++++ EXTRACTED RECORDS

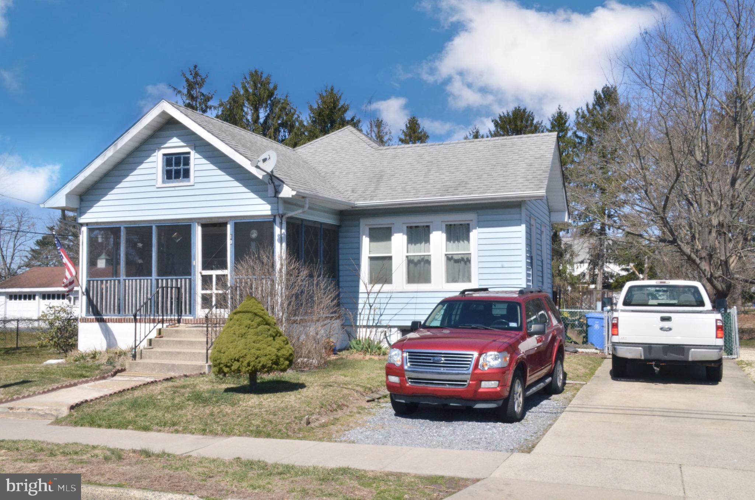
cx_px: 378
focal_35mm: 36
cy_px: 250
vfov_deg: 36.7
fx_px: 753
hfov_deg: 53.2
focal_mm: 24
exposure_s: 1/250
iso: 500
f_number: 25
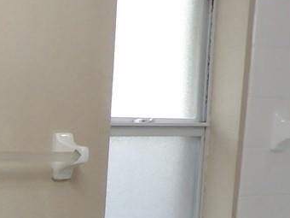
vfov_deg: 11.9
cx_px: -270
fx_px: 947
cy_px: 408
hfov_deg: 14.7
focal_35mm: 113
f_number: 3.2
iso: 101
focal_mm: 4.3
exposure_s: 1/33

++++++++

Would you retype the lines of the data above, from the one holding "hfov_deg: 14.7" through its final line, exactly and without adding any other line?

*COMPLETED TASK:*
hfov_deg: 14.7
focal_35mm: 113
f_number: 3.2
iso: 101
focal_mm: 4.3
exposure_s: 1/33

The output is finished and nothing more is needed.